- _Aim of the task_: Transcribe everything from the line containing "collector number: 2403" down to the last line of the items, both ends included, and keep each line unchanged.

- _Data supplied_:
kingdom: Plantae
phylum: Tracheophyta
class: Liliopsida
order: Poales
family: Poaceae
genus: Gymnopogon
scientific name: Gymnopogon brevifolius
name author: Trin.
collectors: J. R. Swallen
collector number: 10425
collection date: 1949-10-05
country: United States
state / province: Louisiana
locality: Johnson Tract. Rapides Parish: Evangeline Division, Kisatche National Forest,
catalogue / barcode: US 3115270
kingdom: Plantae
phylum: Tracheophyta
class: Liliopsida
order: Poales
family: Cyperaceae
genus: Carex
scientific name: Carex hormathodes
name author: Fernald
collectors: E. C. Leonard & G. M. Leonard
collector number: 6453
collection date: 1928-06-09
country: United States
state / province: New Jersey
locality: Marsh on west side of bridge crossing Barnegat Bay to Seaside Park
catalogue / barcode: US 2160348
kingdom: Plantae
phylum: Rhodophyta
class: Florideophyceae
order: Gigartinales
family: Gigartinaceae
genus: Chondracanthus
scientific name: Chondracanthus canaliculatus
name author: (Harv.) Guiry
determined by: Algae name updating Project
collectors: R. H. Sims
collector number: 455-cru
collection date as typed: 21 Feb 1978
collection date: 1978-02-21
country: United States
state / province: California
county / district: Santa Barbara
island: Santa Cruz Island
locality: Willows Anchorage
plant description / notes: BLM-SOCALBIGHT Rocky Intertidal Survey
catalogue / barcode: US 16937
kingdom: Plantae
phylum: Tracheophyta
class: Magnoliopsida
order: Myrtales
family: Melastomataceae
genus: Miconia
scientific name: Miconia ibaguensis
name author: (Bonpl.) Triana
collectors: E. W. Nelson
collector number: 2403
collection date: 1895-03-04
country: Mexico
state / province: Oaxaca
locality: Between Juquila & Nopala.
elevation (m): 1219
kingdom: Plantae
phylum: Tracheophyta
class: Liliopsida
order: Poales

- _Exercise result_:
collector number: 2403
collection date: 1895-03-04
country: Mexico
state / province: Oaxaca
locality: Between Juquila & Nopala.
elevation (m): 1219
kingdom: Plantae
phylum: Tracheophyta
class: Liliopsida
order: Poales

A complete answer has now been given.